**TASK TO CARRY OUT:**
Of the material below, only the lines from the line containing "2018 | $15,282.54 | $0.00 | $0.00 |" down to the line containing "2018 | $90,965.85 | $0.00 | $0.00 |" belong in the answer, written out exactly.

**SUPPLIED RECORDS:**
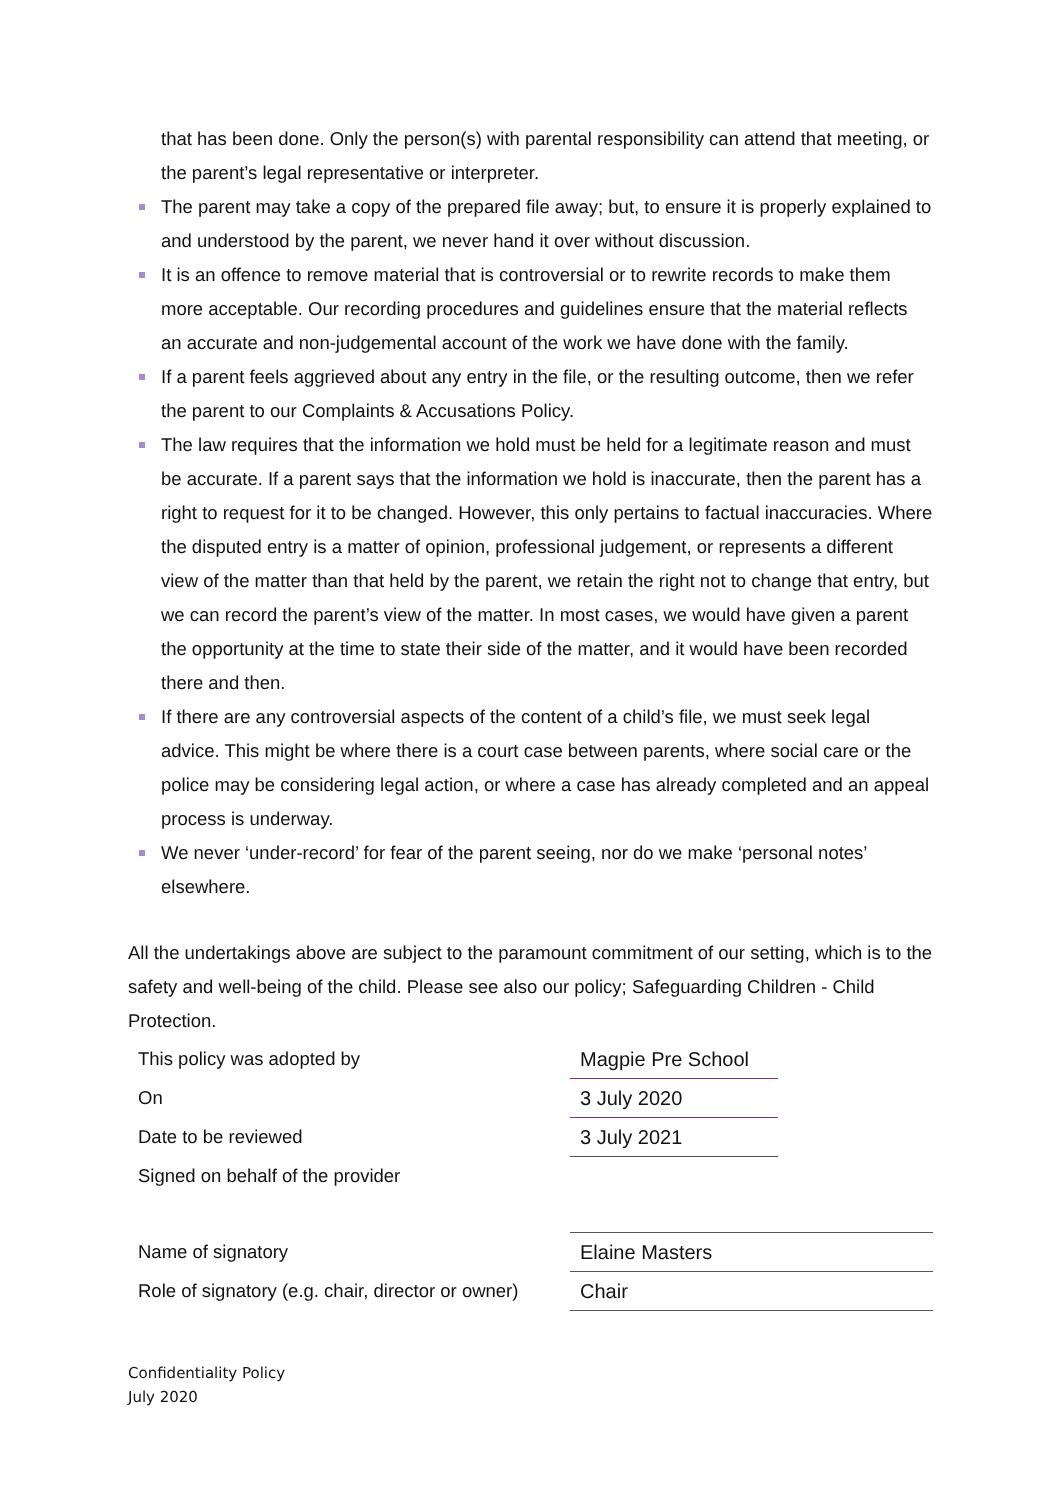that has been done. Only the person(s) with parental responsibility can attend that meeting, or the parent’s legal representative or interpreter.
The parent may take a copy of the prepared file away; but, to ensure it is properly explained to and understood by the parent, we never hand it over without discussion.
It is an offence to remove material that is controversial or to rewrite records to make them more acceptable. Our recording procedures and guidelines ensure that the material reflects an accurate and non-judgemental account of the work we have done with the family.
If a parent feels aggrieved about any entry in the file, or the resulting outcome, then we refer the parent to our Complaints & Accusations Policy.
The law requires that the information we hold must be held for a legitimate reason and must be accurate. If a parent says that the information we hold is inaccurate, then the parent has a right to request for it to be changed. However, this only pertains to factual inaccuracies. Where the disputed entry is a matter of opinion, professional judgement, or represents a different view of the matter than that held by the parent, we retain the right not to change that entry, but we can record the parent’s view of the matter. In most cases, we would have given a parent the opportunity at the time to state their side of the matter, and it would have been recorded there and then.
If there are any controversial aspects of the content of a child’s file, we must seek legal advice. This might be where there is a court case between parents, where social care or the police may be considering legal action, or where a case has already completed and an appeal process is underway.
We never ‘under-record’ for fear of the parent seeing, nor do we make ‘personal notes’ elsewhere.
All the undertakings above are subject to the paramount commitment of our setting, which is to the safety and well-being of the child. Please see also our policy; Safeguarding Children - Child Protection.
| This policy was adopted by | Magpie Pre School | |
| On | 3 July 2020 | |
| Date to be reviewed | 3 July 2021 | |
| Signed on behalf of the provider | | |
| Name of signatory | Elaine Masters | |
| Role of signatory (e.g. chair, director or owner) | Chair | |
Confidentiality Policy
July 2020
...
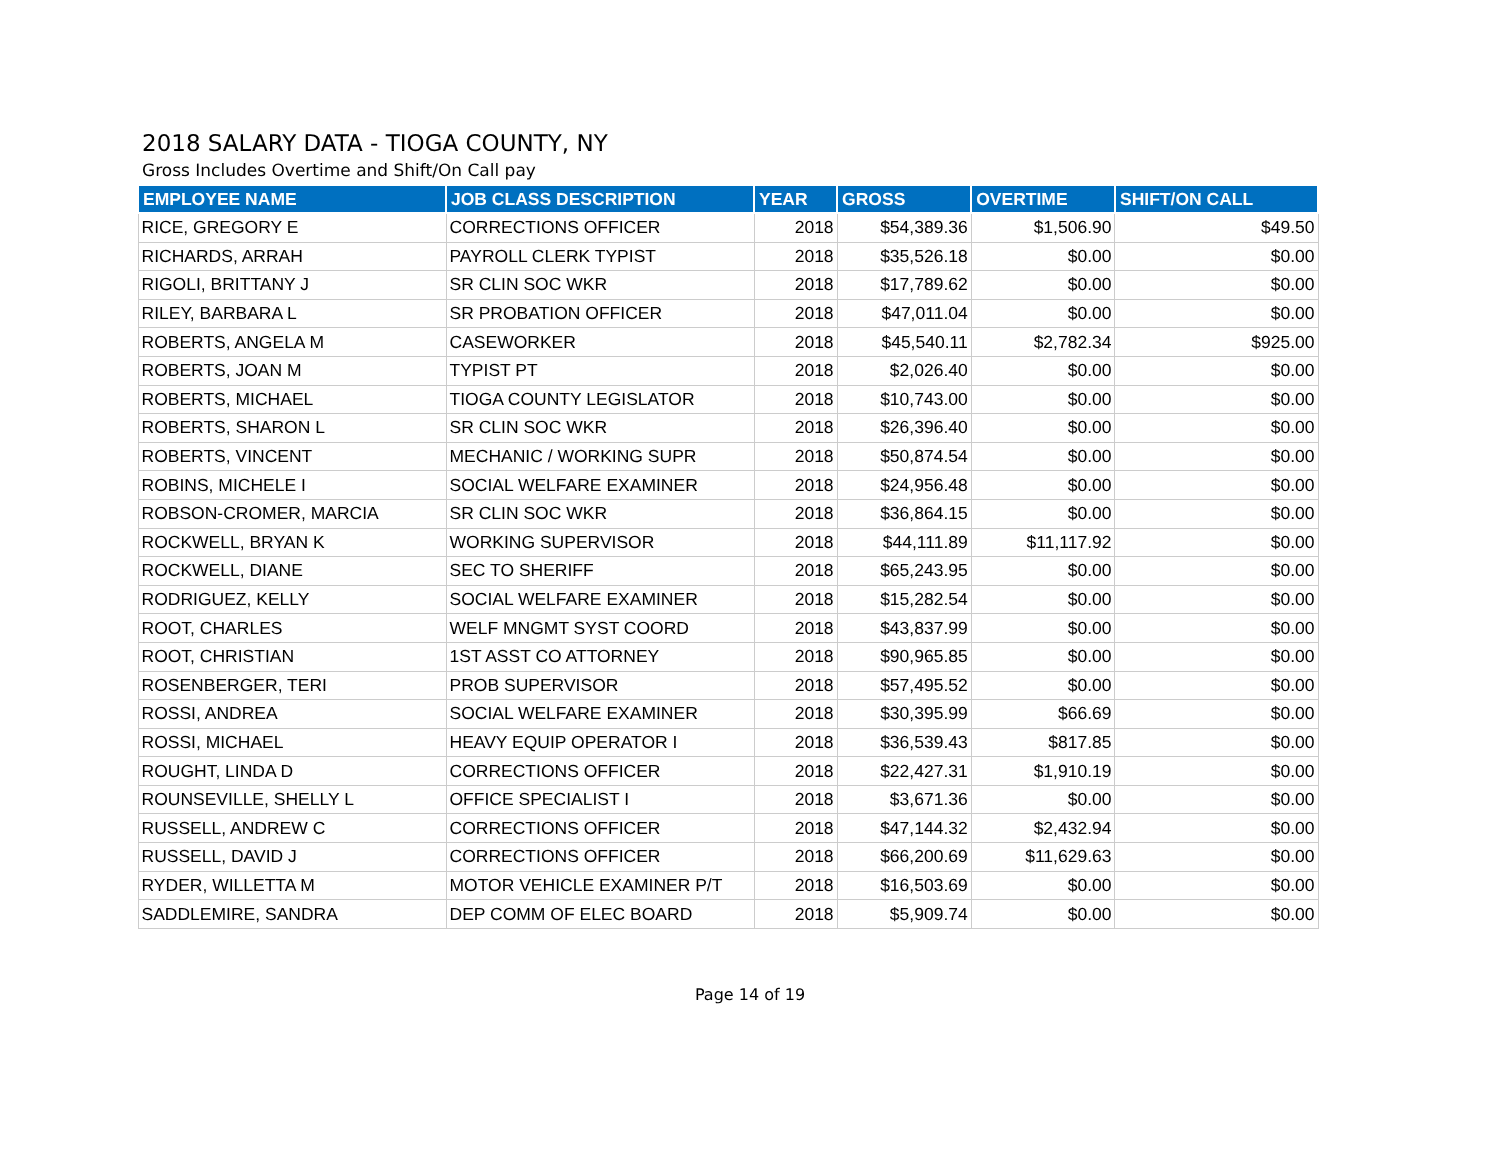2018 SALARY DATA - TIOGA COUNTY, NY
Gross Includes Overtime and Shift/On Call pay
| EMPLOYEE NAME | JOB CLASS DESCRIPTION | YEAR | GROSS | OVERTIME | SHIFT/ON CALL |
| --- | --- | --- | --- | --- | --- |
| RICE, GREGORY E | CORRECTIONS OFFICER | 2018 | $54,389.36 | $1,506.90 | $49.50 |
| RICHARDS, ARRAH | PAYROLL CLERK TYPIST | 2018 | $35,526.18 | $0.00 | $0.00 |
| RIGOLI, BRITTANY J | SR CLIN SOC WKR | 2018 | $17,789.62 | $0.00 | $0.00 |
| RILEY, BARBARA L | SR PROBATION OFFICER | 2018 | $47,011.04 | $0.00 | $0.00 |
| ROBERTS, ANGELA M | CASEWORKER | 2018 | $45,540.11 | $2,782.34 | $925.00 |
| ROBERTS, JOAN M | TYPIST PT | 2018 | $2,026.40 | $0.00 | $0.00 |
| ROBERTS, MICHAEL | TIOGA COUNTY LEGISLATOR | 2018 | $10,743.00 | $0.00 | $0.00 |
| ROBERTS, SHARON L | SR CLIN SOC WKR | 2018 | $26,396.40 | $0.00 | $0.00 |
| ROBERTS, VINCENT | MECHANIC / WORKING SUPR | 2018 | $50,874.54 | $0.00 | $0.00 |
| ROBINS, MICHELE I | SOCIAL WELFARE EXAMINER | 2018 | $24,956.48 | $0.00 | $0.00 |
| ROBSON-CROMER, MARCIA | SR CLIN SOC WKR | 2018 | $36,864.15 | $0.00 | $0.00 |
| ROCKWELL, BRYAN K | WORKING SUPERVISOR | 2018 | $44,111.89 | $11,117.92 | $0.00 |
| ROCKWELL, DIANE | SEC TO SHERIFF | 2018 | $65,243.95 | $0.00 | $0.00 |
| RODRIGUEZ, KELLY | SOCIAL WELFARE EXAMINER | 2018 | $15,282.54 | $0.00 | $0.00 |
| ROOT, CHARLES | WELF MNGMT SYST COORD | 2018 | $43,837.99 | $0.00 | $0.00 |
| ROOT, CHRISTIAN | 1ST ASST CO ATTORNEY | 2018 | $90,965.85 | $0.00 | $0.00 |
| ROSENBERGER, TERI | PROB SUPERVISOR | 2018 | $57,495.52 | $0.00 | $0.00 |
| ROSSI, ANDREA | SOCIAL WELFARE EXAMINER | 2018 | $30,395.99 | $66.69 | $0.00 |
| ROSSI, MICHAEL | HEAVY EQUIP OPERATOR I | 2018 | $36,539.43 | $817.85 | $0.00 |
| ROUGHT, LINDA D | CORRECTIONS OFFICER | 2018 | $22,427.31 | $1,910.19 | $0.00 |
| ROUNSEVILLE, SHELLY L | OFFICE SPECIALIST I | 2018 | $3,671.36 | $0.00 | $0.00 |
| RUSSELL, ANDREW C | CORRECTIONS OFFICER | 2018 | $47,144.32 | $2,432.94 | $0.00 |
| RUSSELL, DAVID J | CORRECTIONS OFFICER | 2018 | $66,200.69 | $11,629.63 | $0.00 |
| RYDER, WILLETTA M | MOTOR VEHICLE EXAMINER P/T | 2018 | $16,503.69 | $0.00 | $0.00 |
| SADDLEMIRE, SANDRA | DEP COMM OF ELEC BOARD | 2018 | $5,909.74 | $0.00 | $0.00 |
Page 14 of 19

**SOLUTION TO THIS EXERCISE:**
| RODRIGUEZ, KELLY | SOCIAL WELFARE EXAMINER | 2018 | $15,282.54 | $0.00 | $0.00 |
| ROOT, CHARLES | WELF MNGMT SYST COORD | 2018 | $43,837.99 | $0.00 | $0.00 |
| ROOT, CHRISTIAN | 1ST ASST CO ATTORNEY | 2018 | $90,965.85 | $0.00 | $0.00 |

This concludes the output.